-- QUOTED TEXT --
— Begin —
Keywords: Deep learning; predictive maintenance; remaining useful life

Prognostic and health management (PHM) [1] is a basic requirement for condition-based maintenance in many fields where the safety, reliability, and availability of systems are considered mission-critical [2]. Remaining useful life (RUL) predictions are the jewel in the crown. The RUL of a machine is defined as the length, from the present to the end, of the useful life of one component [3]. It is necessary and valuable to predict precise RULs in many industrial areas, such as in manufacturing, aerospace, shipping, and mining, due to the fact that precise RUL predictions ensure smooth component replacements, reduce maintenance costs, and avoid permanent damage.

According to a recent review [4], the approaches of RUL predictions can be divided into 4 categories based on their basic techniques and methodologies, i.e., physics model-based approaches, statistical model-based approaches, artificial intelligence (AI) approaches, and hybrid approaches. Among them, AI approaches are highly thought of and particularly appealing due to their accuracy, robustness, and scalability in complex engineering systems [5].
— End —
-- WHAT THE EXERCISE ASKS --
Please continue the passage on remaining useful life prediction, starting right after its final sentence. The data that comes next is separate material, unrelated to the passage on remaining useful life prediction.

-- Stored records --
— Begin —
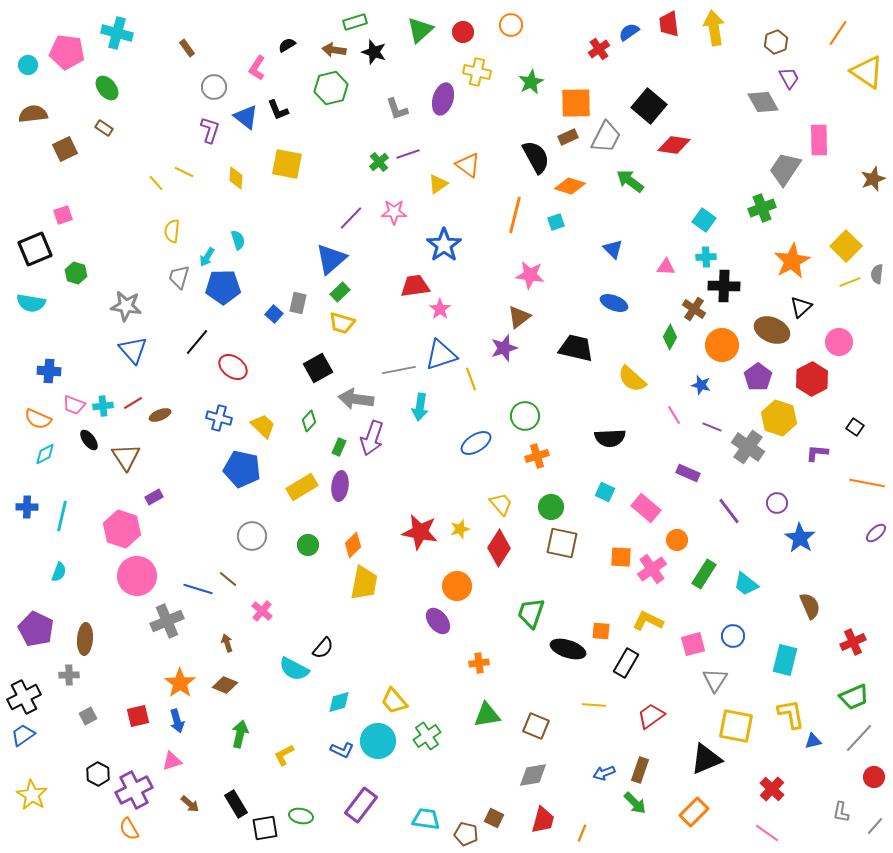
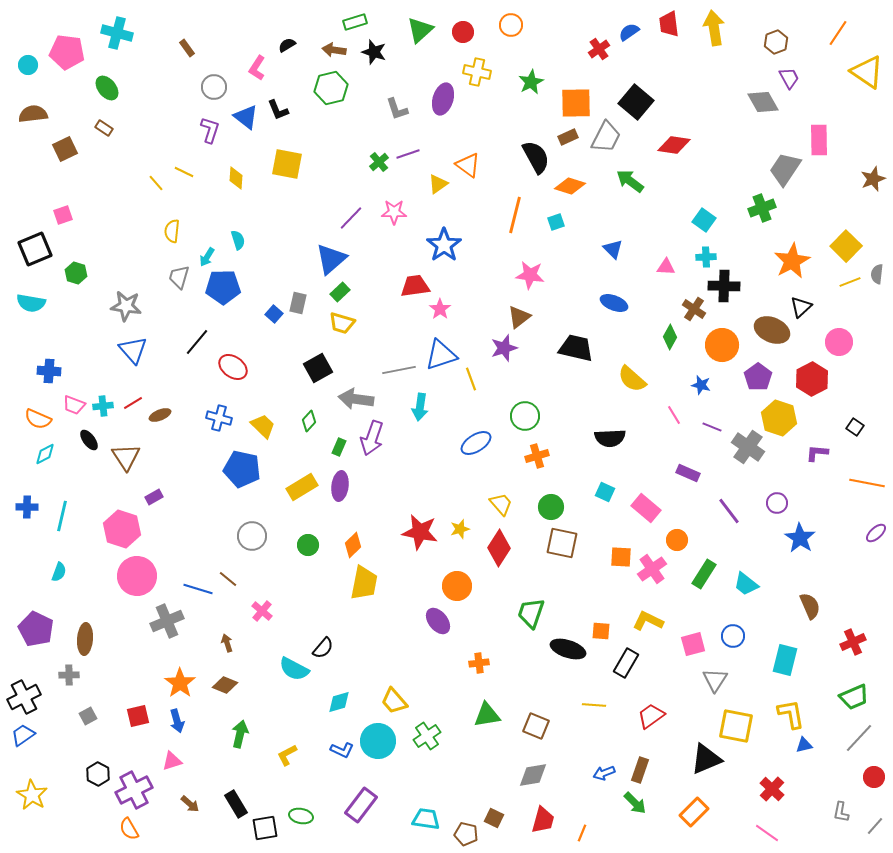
black square at (649, 106): moved 13 px left, 4 px up
blue triangle at (813, 741): moved 9 px left, 4 px down
yellow L-shape at (284, 755): moved 3 px right
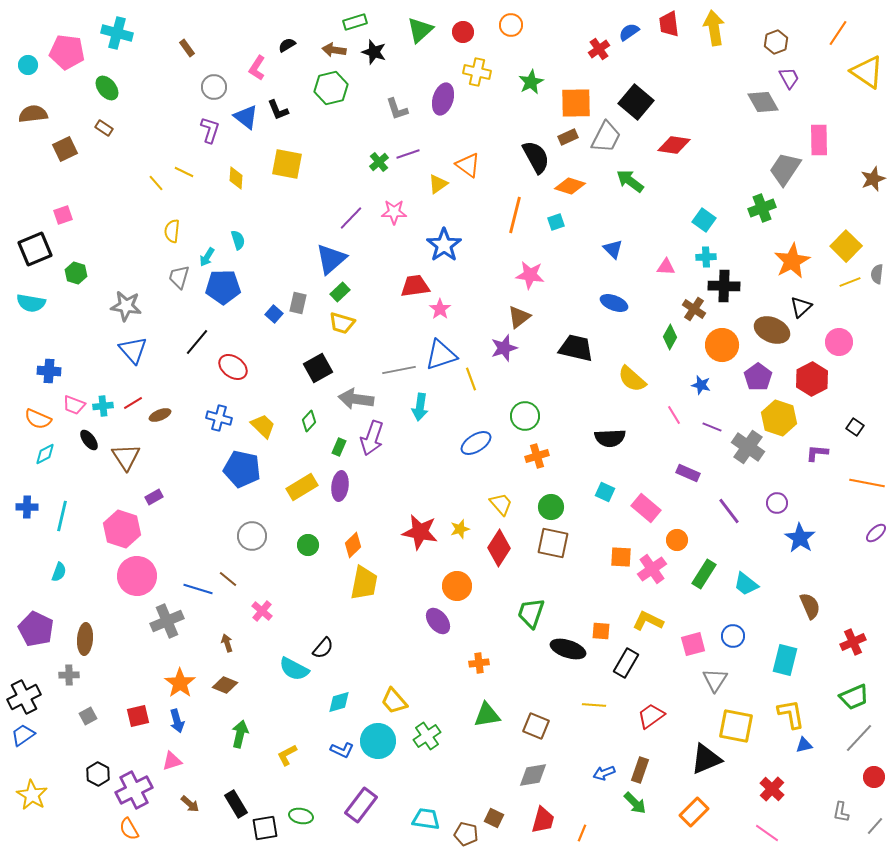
brown square at (562, 543): moved 9 px left
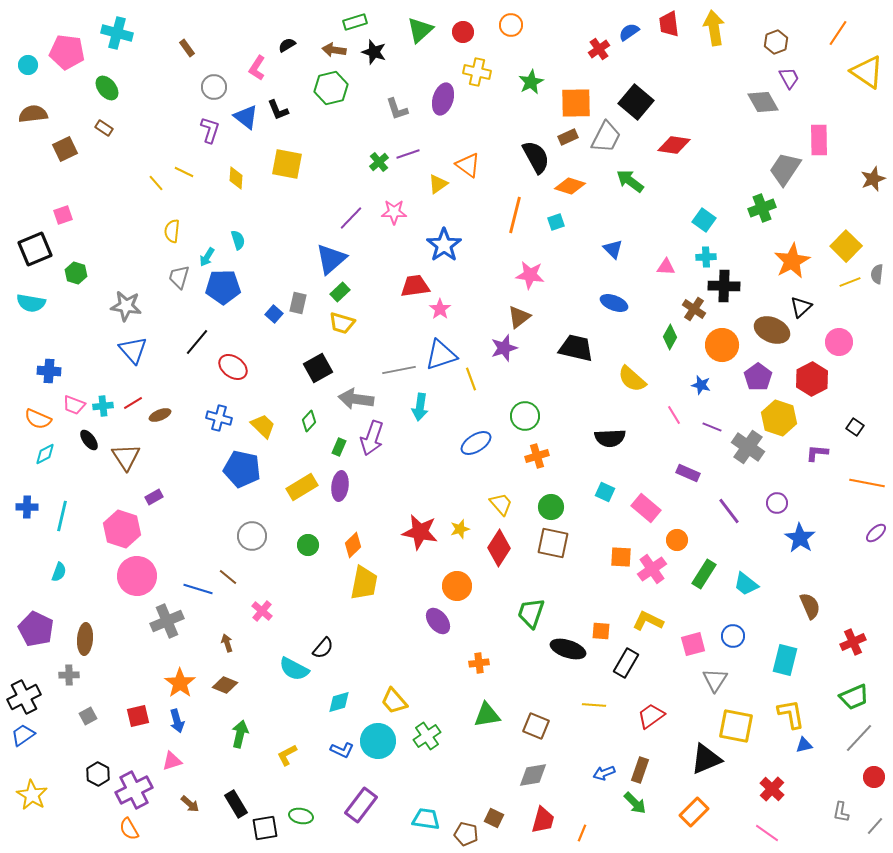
brown line at (228, 579): moved 2 px up
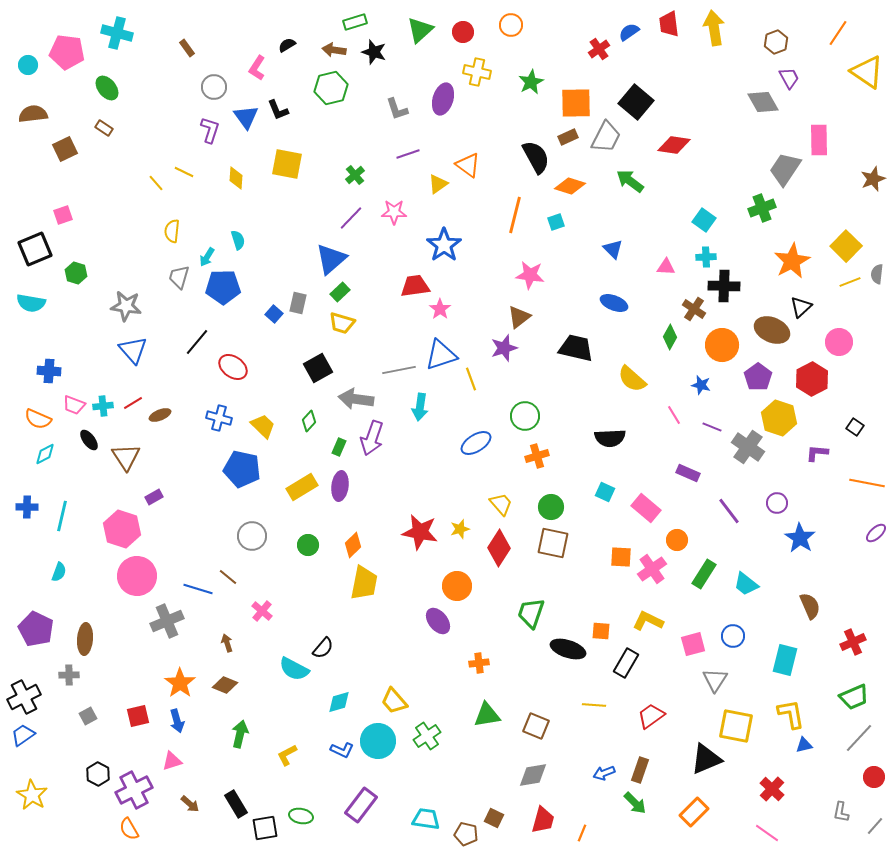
blue triangle at (246, 117): rotated 16 degrees clockwise
green cross at (379, 162): moved 24 px left, 13 px down
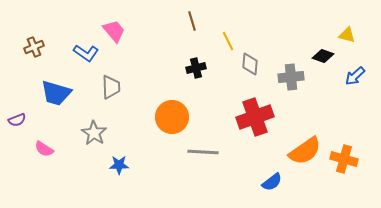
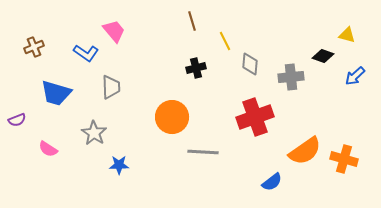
yellow line: moved 3 px left
pink semicircle: moved 4 px right
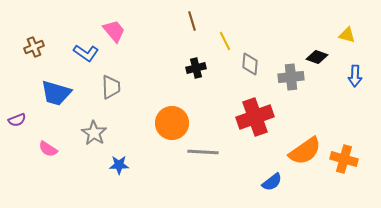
black diamond: moved 6 px left, 1 px down
blue arrow: rotated 45 degrees counterclockwise
orange circle: moved 6 px down
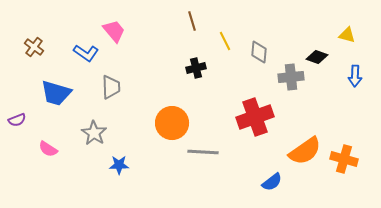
brown cross: rotated 30 degrees counterclockwise
gray diamond: moved 9 px right, 12 px up
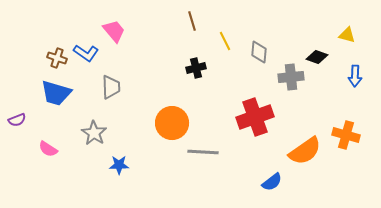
brown cross: moved 23 px right, 11 px down; rotated 18 degrees counterclockwise
orange cross: moved 2 px right, 24 px up
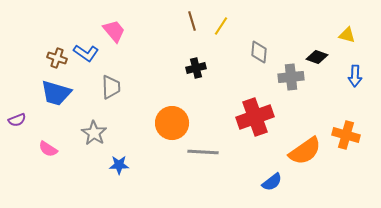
yellow line: moved 4 px left, 15 px up; rotated 60 degrees clockwise
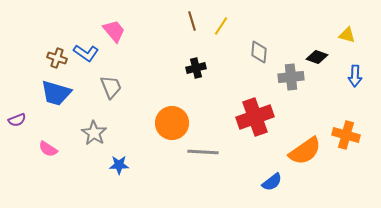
gray trapezoid: rotated 20 degrees counterclockwise
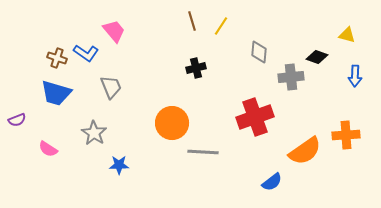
orange cross: rotated 20 degrees counterclockwise
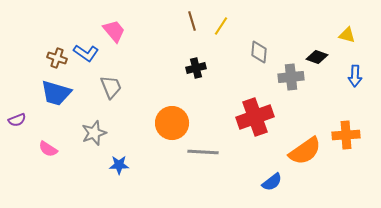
gray star: rotated 20 degrees clockwise
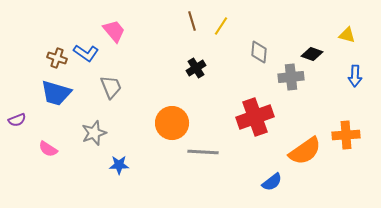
black diamond: moved 5 px left, 3 px up
black cross: rotated 18 degrees counterclockwise
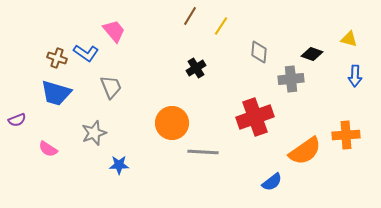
brown line: moved 2 px left, 5 px up; rotated 48 degrees clockwise
yellow triangle: moved 2 px right, 4 px down
gray cross: moved 2 px down
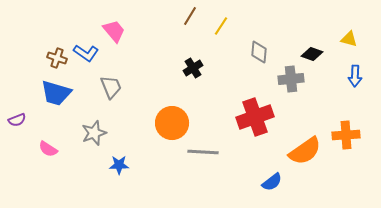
black cross: moved 3 px left
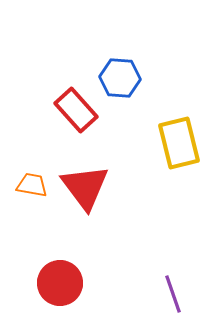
— End —
-- OUTPUT --
Recurrent neural networks (RNNs) and convolutional neural networks (CNNs) are popular AI models in RUL predictions. The RNN is designed to model sequence data of varying lengths, which is very suitable for RUL predictions. Valine RNN has been used as well to predict the RUL [6]. However, the gradient in valine RNN tends to either explode or vanish over long time steps in the back-propagation stage, which is known as the long-term time dependence problem [7]. Long short-term memory (LSTM), one of the variants of valine RNN, has been introduced to solve this problem. Unidirectional LSTM and bidirectional LSTM (Bi-LSTM) have also been used to predict the RUL [5,8]. Besides, the CNN has shown remarkable success in various applications, especially in computer vision [9]. For example, the CNN and RNN were successfully combined in RUL predictions [10,11]. The combination of the CNN and RNN enabled the model to discover potential interrelationships and features that could significantly improve the capability of generalization.

However, directly feeding raw sensor data into those AI models might lead to poor performance because of noisy sensor data that can be contaminated due to sensor failures. Moreover, some feature engineering methods might generate a huge number of features, such as the sliding window method, which is widely used in RUL predictions. The number of features equals the size of the sliding window multiplied by the number of sensors. In real applications, one could end up with thousands of features due to the large number of sensors and complex operation conditions.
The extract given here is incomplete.